Marge Dean, the Emmy-winning Head of Studio at Crunchyroll and President of Women in Animation, reveals how animation studios can improve gender balance through better onboarding and engagement of female talent across their teams.
Marge Dean is an animation veteran. Over 25 years, Marge has gone from production intern to leading strategy at some of the world’s leading creative studios. Marge has worked as Head of Production at Columbia Tristar/Sony, Head of Studio at Warner Bros (managing more than 450 people), and VP of Animation at Technicolor.
She’s also spent years specializing in growing start-up animation companies, like Mattel’s Playground Productions and Stoopid Buddy Stoodios, where she supervised the team behind Seth Green and Matthew Senreich’s Robot Chicken.
Head of Studio at Crunchyroll, Marge Dean.
Marge has also served as Women in Animation’s president since 2013—the non-profit currently seeking 50/50 animation industry gender balance by 2025. In 2013, Women in Animation’s membership was 120; it has since grown to over 4,500.
When thinking about how to grow an animation studio while maintaining and promoting a healthier gender balance, who better to speak with?
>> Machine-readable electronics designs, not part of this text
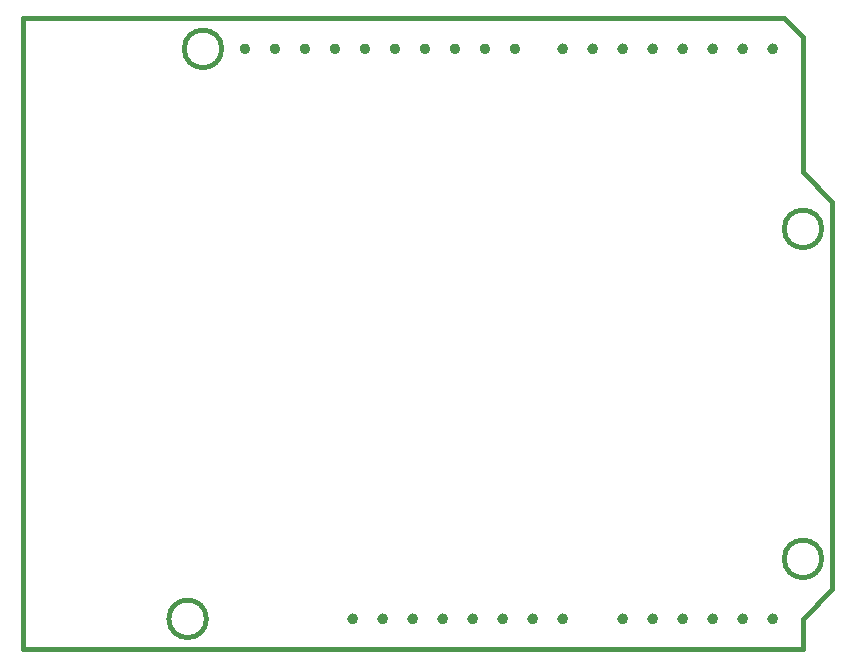
<source format=gko>
%FSLAX33Y33*%
%MOMM*%
%ADD10C,0.381*%
D10*
%LNpath-0*%
G75*
G03*
X55626Y2540D02*
X56134Y2540I0254J0D01*
G75*
X56134Y2540D02*
X55626Y2540I-0254J0D01*
%LNpath-2*%
G75*
X60706Y50800D02*
X61214Y50800I0254J0D01*
G75*
X61214Y50800D02*
X60706Y50800I-0254J0D01*
%LNpath-4*%
G01*
X66070Y51814D02*
X64505Y53378D01*
X0Y53378*
X0Y0*
X66070Y0*
X66070Y2540*
X68550Y5080*
X68550Y37846*
X66070Y40386*
X66070Y51814*
%LNpath-5*%
G75*
G03*
X18572Y50800D02*
X19080Y50800I0254J0D01*
G75*
X19080Y50800D02*
X18572Y50800I-0254J0D01*
%LNpath-6*%
G75*
X45466Y50800D02*
X45974Y50800I0254J0D01*
G75*
X45974Y50800D02*
X45466Y50800I-0254J0D01*
%LNpath-7*%
G75*
X33812Y50800D02*
X34320Y50800I0254J0D01*
G75*
X34320Y50800D02*
X33812Y50800I-0254J0D01*
%LNpath-9*%
G75*
X26192Y50800D02*
X26700Y50800I0254J0D01*
G75*
X26700Y50800D02*
X26192Y50800I-0254J0D01*
%LNpath-10*%
G75*
X58166Y50800D02*
X58674Y50800I0254J0D01*
G75*
X58674Y50800D02*
X58166Y50800I-0254J0D01*
%LNpath-11*%
G75*
X40386Y2540D02*
X40894Y2540I0254J0D01*
G75*
X40894Y2540D02*
X40386Y2540I-0254J0D01*
%LNpath-12*%
G75*
X48006Y50800D02*
X48514Y50800I0254J0D01*
G75*
X48514Y50800D02*
X48006Y50800I-0254J0D01*
%LNpath-13*%
G75*
X64483Y7620D02*
X67657Y7620I1587J0D01*
G75*
X67657Y7620D02*
X64483Y7620I-1587J0D01*
%LNpath-15*%
G75*
X31272Y50800D02*
X31780Y50800I0254J0D01*
G75*
X31780Y50800D02*
X31272Y50800I-0254J0D01*
%LNpath-16*%
G75*
X50546Y2540D02*
X51054Y2540I0254J0D01*
G75*
X51054Y2540D02*
X50546Y2540I-0254J0D01*
%LNpath-17*%
G75*
X30226Y2540D02*
X30734Y2540I0254J0D01*
G75*
X30734Y2540D02*
X30226Y2540I-0254J0D01*
%LNpath-18*%
G75*
X12382Y2540D02*
X15557Y2540I1587J0D01*
G75*
X15557Y2540D02*
X12382Y2540I-1587J0D01*
%LNpath-19*%
G75*
X63246Y2540D02*
X63754Y2540I0254J0D01*
G75*
X63754Y2540D02*
X63246Y2540I-0254J0D01*
%LNpath-20*%
G75*
X55626Y50800D02*
X56134Y50800I0254J0D01*
G75*
X56134Y50800D02*
X55626Y50800I-0254J0D01*
%LNpath-21*%
G75*
X36352Y50800D02*
X36860Y50800I0254J0D01*
G75*
X36860Y50800D02*
X36352Y50800I-0254J0D01*
%LNpath-22*%
G75*
X42926Y2540D02*
X43434Y2540I0254J0D01*
G75*
X43434Y2540D02*
X42926Y2540I-0254J0D01*
%LNpath-23*%
G75*
X23652Y50800D02*
X24160Y50800I0254J0D01*
G75*
X24160Y50800D02*
X23652Y50800I-0254J0D01*
%LNpath-24*%
G75*
X32766Y2540D02*
X33274Y2540I0254J0D01*
G75*
X33274Y2540D02*
X32766Y2540I-0254J0D01*
%LNpath-25*%
G75*
X27686Y2540D02*
X28194Y2540I0254J0D01*
G75*
X28194Y2540D02*
X27686Y2540I-0254J0D01*
%LNpath-26*%
G75*
X64483Y35560D02*
X67657Y35560I1587J0D01*
G75*
X67657Y35560D02*
X64483Y35560I-1587J0D01*
%LNpath-27*%
G75*
X21112Y50800D02*
X21620Y50800I0254J0D01*
G75*
X21620Y50800D02*
X21112Y50800I-0254J0D01*
%LNpath-28*%
G75*
X60706Y2540D02*
X61214Y2540I0254J0D01*
G75*
X61214Y2540D02*
X60706Y2540I-0254J0D01*
%LNpath-29*%
G75*
X28732Y50800D02*
X29240Y50800I0254J0D01*
G75*
X29240Y50800D02*
X28732Y50800I-0254J0D01*
%LNpath-30*%
G75*
X53086Y2540D02*
X53594Y2540I0254J0D01*
G75*
X53594Y2540D02*
X53086Y2540I-0254J0D01*
%LNpath-31*%
G75*
X38892Y50800D02*
X39400Y50800I0254J0D01*
G75*
X39400Y50800D02*
X38892Y50800I-0254J0D01*
%LNpath-32*%
G75*
X50546Y50800D02*
X51054Y50800I0254J0D01*
G75*
X51054Y50800D02*
X50546Y50800I-0254J0D01*
%LNpath-33*%
G75*
X35306Y2540D02*
X35814Y2540I0254J0D01*
G75*
X35814Y2540D02*
X35306Y2540I-0254J0D01*
%LNpath-34*%
G75*
X63246Y50800D02*
X63754Y50800I0254J0D01*
G75*
X63754Y50800D02*
X63246Y50800I-0254J0D01*
%LNpath-35*%
G75*
X45466Y2540D02*
X45974Y2540I0254J0D01*
G75*
X45974Y2540D02*
X45466Y2540I-0254J0D01*
%LNpath-36*%
G75*
X53086Y50800D02*
X53594Y50800I0254J0D01*
G75*
X53594Y50800D02*
X53086Y50800I-0254J0D01*
%LNpath-37*%
G75*
X41432Y50800D02*
X41940Y50800I0254J0D01*
G75*
X41940Y50800D02*
X41432Y50800I-0254J0D01*
%LNpath-38*%
G75*
X58166Y2540D02*
X58674Y2540I0254J0D01*
G75*
X58674Y2540D02*
X58166Y2540I-0254J0D01*
%LNpath-39*%
G75*
X37846Y2540D02*
X38354Y2540I0254J0D01*
G75*
X38354Y2540D02*
X37846Y2540I-0254J0D01*
%LNpath-40*%
G75*
X13683Y50800D02*
X16857Y50800I1587J0D01*
G75*
X16857Y50800D02*
X13683Y50800I-1587J0D01*
G01*
X13683Y50800D02*
X13683Y50800D01*
%LNmechanical details_traces*%
M02*
</source>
Read on for Marge’s thoughts about engaging women with your animation studio.
1. Have a clear mission statement.
Being open and transparent about your mission is the best first step. Devise a clear mission statement and back it up with a concrete timeline. Don’t propose a general, “We want to make things better for women,” or, “We want to grow our studio.” Say, “We want to be 50% women within five years.”
2. Release regular messaging about your commitment.
Say you want to eat healthily and lose weight. You can easily forget those goals, let them slip, and start eating poorly if you don’t remind yourself of your commitment every day. The same goes for when you want to grow your company. Changing the status quo means reinforcing and continually reminding your company the change is happening. Women in Animation adopted this approach by constantly reminding the industry via newsletters, webinars, and other communications that the industry is not yet at 50/50. The change will only happen if the team keeps beating that drum.
3. Empower the women at your studio to go for creative roles
Many women attend school to study art, but then are made to feel like they should opt for another role that’s art-related rather than doing art itself. Don’t let this happen at your studio. To help women grow, support them in the roles they desire or in the departments they want to work in. Empower women with some real influence on your company culture and, via their work, popular culture.
4. Empower women graduating from animation schools
Women in Animation believes the journey from school to studio could be improved, so no talent goes unseen. Working with local animation schools to meet and support up-and-coming talent is recommended, as is establishing a culture of mentorship so women at your studio can help the next generation if they so desire. You can also regularly post on Women in Animation’s job board aimed at diverse talent; there’s a lot of new talent there looking for a first role in the industry.
5. Use Women in Animation’s new talent database
Finally, explore the database of women in the industry coming soon to Women in Animation, which is open to anyone who identifies as female or non-binary. Women in Animation has had thousands of women add their names, so it will stand as a great resource to ensure you hire a diverse group of talent rather than just those from your networks. Also, encourage your HR department to send the database link to any women who don’t make it through the recruitment process; they can add their names for added visibility with other potential recruiters.